Each line of the data below goes into the copy exactly; pictures do not.

Stored data entries
□ □ □ □ □ □ □

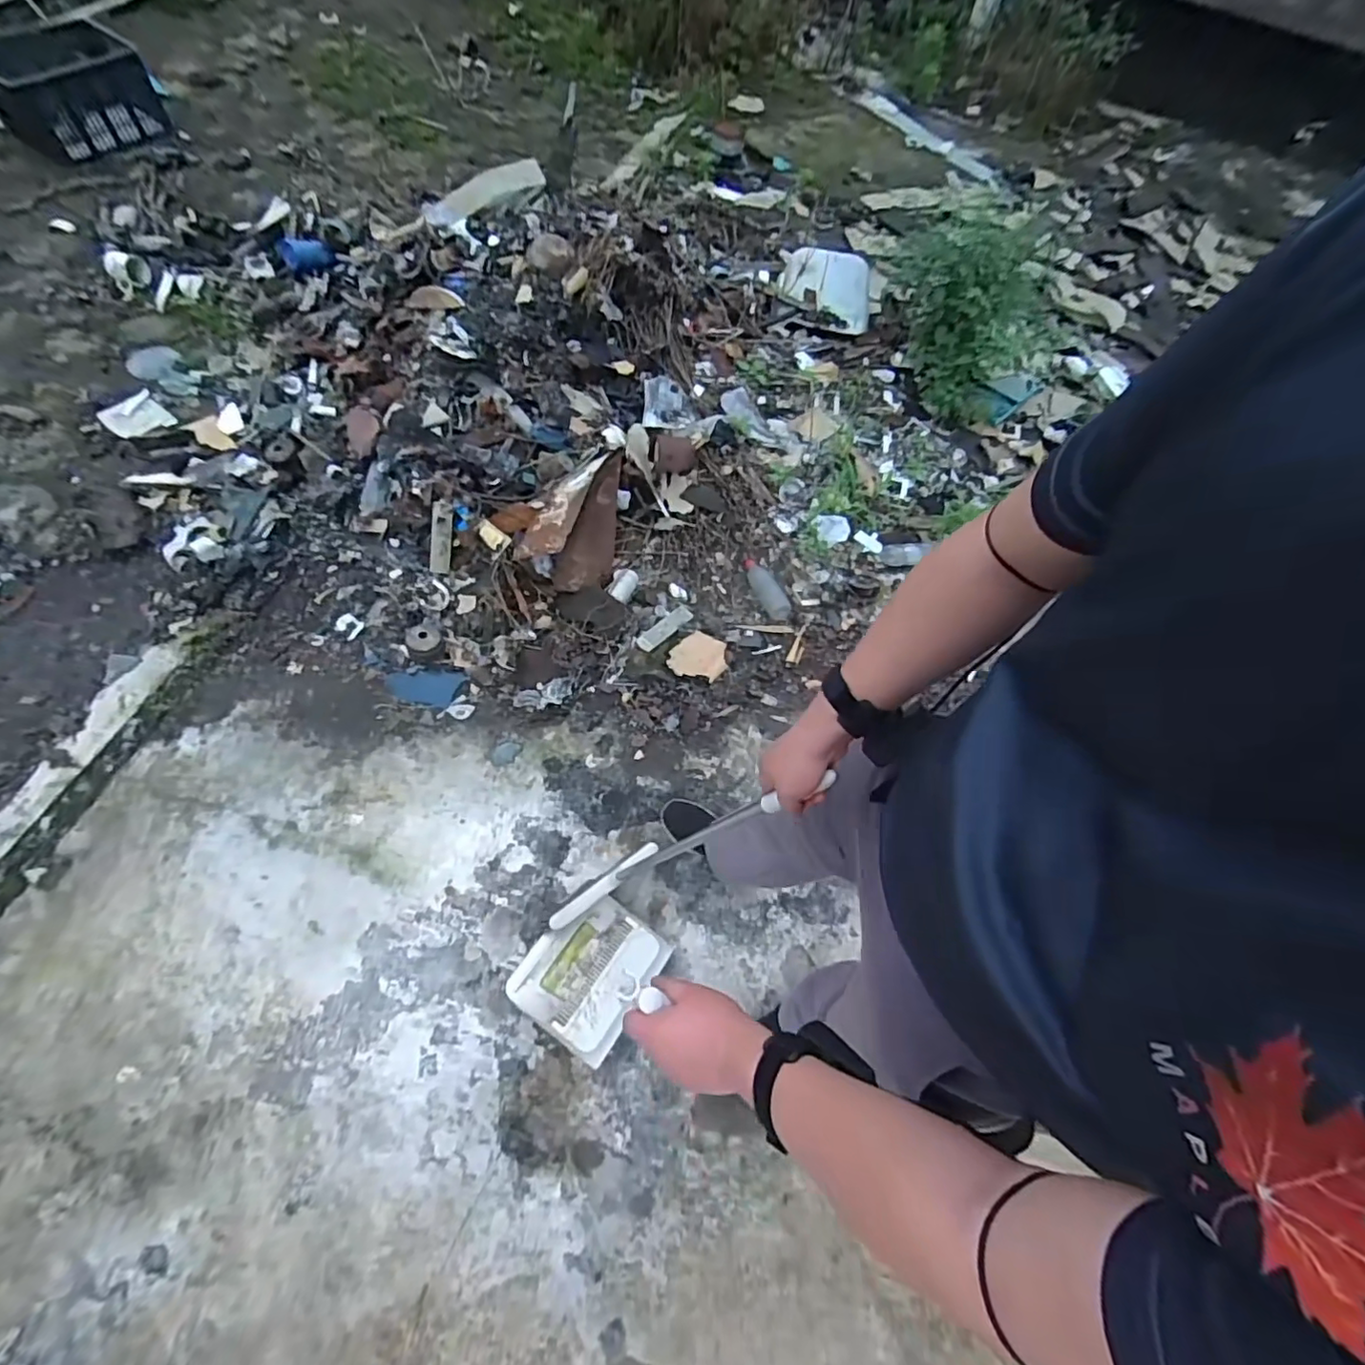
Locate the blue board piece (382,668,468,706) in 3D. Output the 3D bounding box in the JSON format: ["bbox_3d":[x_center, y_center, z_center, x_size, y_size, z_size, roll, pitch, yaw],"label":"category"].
[{"bbox_3d":[-0.672,0.005,1.541,0.186,0.005,0.095,11,63,1],"label":"blue board piece"}]

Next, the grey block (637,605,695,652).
[{"bbox_3d":[-0.050,-0.155,1.680,0.059,0.021,0.195,41,67,16],"label":"grey block"}]

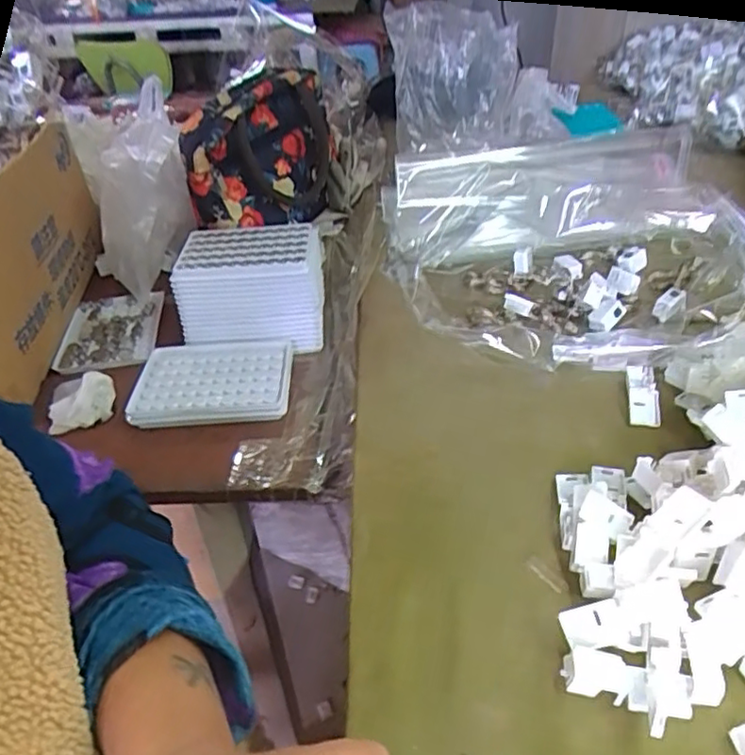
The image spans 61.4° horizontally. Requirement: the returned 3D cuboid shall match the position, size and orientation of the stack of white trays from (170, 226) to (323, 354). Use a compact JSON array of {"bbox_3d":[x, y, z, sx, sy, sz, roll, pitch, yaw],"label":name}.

□ □ □ □ □ □ □

[Answer area]:
Locate the blue board piece (382,668,468,706) in 3D. Output the 3D bounding box in the JSON format: ["bbox_3d":[x_center, y_center, z_center, x_size, y_size, z_size, roll, pitch, yaw],"label":"category"].
[{"bbox_3d":[-0.672,0.005,1.541,0.186,0.005,0.095,11,63,1],"label":"blue board piece"}]

Next, the grey block (637,605,695,652).
[{"bbox_3d":[-0.050,-0.155,1.680,0.059,0.021,0.195,41,67,16],"label":"grey block"}]

The image spans 61.4° horizontally. Requirement: the returned 3D cuboid shall match the position, size and orientation of the stack of white trays from (170, 226) to (323, 354). Use a compact JSON array of {"bbox_3d":[x, y, z, sx, sy, sz, roll, pitch, yaw],"label":name}.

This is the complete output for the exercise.